Contagious Diseases - Measles
( Originally Published 1936 )
Measles is one of the diseases which are called "neighborly diseases." For the reason that it appears in neighborhoods or in a single room in school.
Of all contagious diseases, it is probably the most contagious. It is almost certain that anyone who has never had measles and who is exposed to it will take it.
It is transmitted entirely by human contact—from one sick individual to another. Inasmuch as the most contagious time of the disease is in the early stage, when the patient is coughing and sneezing, and before the eruption or redness of the eyes have appeared, it is an extremely difficult disease to control.
Don't treat measles with contempt. You may treat it with a great many remedies, but contempt should not be one of them. In spite of the fact that nearly all people have it at one time or another in their lives, and that in most instances it runs a mild course, it can be very severe in its manifestations, and even fatal.
Therefore, children who have been exposed to a case of measles should be watched carefully until the incubation period of ten days is over, and at the first sign of fever, or redness of the eyes, or cough, they should be put to bed.
The most dangerous method of treating measles is to do what I mentioned above, treat it with contempt, and allow the child to exhaust itself by moving around. The great safeguard is rest in bed, a light diet, and isolation.
After the onset of fever, which is usually the first manifestation, the symptoms appear in the typical case in the following order:
Count them out on the fingers of your hand. On the little finger is fever. On the next finger, twelve hours later, comes the beginning, watering of the eyes. On the next finger, twelve hours later, there is marked redness and soreness of the eyes, with a runny nose, cough, bronchitis, and extreme discomfort (the symptoms grouped together called "catarrh"). On the forefinger, twelve hours later, appear little spots in the mouth called "Koplik's spots." On the thumb, thirty-six hours after this, the rash appears. At this time the temperature usually falls and the patient feels very much better generally.

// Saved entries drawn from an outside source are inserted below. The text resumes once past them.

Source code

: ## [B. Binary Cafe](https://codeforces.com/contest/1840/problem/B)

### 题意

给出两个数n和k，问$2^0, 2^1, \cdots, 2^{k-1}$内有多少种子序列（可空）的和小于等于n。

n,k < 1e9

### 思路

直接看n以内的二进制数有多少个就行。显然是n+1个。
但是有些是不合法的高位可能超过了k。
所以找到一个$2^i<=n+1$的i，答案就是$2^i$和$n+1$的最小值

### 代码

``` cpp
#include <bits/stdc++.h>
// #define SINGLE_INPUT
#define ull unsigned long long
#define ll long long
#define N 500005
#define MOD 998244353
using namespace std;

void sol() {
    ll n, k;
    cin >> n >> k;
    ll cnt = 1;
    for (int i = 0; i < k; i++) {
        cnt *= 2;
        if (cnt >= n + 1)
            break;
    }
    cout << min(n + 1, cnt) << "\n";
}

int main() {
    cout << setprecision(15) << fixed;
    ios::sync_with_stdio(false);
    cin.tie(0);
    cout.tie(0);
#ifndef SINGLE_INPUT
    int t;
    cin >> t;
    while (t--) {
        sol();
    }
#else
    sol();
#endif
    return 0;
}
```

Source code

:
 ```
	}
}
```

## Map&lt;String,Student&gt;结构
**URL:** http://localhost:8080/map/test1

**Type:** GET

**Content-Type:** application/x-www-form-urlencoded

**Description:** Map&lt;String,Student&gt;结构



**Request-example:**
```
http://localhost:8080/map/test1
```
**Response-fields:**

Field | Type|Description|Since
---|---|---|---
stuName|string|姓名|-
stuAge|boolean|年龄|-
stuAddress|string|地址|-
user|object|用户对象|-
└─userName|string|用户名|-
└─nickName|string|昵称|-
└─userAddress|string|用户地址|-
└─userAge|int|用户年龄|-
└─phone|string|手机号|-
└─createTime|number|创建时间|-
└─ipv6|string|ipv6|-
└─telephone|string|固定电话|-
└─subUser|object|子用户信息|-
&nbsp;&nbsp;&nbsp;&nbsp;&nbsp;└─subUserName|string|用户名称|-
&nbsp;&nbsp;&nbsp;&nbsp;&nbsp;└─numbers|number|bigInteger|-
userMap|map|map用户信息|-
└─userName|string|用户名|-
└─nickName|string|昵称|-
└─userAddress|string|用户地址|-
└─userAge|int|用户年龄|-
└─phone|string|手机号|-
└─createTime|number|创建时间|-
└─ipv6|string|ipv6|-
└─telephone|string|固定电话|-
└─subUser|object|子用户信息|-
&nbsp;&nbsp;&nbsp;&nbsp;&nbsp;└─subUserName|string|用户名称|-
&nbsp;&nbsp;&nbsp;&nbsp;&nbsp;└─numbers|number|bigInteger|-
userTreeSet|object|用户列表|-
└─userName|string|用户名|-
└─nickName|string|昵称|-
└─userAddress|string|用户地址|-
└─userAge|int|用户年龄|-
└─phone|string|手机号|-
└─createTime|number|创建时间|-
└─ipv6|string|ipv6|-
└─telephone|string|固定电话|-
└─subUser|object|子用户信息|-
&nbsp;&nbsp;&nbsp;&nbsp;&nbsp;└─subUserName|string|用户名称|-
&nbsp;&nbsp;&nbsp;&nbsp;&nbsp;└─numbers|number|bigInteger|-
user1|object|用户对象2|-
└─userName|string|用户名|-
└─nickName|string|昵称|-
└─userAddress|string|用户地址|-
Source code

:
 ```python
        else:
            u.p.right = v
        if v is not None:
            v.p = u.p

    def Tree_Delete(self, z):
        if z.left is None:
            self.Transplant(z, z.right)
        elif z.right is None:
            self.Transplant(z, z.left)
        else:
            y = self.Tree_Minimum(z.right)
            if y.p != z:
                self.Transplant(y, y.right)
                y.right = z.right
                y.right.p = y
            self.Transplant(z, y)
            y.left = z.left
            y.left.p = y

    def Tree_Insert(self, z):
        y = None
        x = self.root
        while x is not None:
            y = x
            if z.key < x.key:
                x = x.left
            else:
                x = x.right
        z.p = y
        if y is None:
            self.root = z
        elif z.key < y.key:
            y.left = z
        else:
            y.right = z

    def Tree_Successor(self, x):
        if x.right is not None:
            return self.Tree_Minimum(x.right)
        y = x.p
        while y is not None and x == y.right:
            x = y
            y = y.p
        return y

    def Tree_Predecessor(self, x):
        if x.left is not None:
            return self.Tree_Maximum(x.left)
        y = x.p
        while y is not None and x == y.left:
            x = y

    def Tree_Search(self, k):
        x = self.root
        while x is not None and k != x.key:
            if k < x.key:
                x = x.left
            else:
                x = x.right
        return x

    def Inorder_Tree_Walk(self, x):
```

There is no special treatment for measles. It probably runs its course more or less uninfluenced by treatment. The eyes and nose should be kept clean with saturated boric acid solution, the eyes should be protected from light, and the patient should be kept in bed on a very light diet.
After the subsidence of the eruption, the measles patient can be said to be non-contagious. In other words, the quarantine period of measles is very short, and the patient may be allowed to go out and mingle with other people with the full assurance that there is little or no danger of contagion. Nor are the objects which the patient has touched during the illness likely to be contagious if they are aired, sunned and washed. This is not the case with scarlet fever, which has a long quarantine period, and in which the objects which the patient touches are contagious for a long period.